*TASK*: Count the lines in the entries below that contain the string "rằng", treating uppercase and lowercase as different, and reply with the number only.

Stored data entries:
● ● ● ● ● ● ●
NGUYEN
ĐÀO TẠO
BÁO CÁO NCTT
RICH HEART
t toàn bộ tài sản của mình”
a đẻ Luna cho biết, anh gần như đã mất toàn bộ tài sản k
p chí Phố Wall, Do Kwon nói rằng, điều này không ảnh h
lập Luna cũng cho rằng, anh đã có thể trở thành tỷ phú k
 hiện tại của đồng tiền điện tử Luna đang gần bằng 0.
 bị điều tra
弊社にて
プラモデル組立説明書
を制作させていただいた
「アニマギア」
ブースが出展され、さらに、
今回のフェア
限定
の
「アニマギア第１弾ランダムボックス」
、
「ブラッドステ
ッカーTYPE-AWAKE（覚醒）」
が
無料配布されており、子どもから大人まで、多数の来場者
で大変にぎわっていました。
● ● ● ● ● ● ●
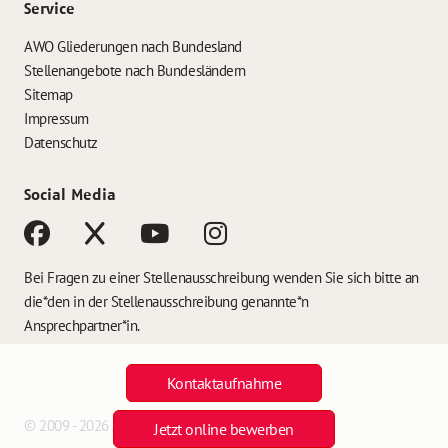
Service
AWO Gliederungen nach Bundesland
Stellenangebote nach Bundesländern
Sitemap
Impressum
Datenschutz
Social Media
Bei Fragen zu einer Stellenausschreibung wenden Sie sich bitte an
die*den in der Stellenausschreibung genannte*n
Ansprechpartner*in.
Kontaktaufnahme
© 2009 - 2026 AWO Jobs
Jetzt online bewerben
● ● ● ● ● ● ●
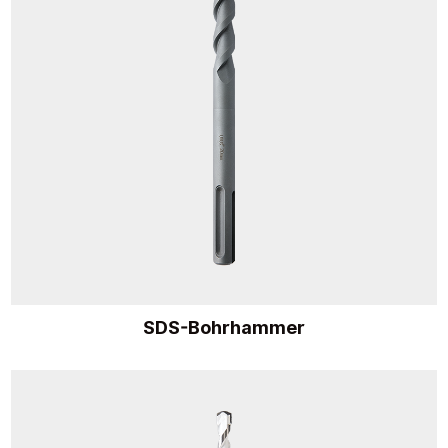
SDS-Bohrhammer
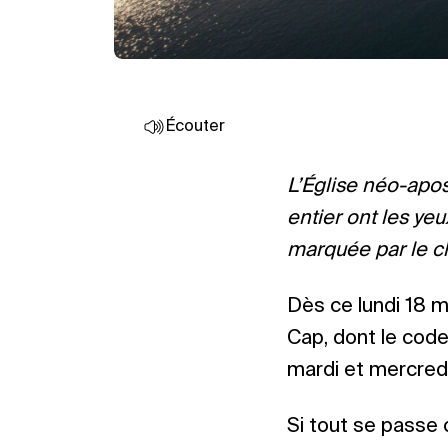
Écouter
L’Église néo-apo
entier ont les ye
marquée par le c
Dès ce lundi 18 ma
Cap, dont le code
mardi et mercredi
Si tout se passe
● ● ● ● ● ● ●
*YOUR RESPONSE*: 2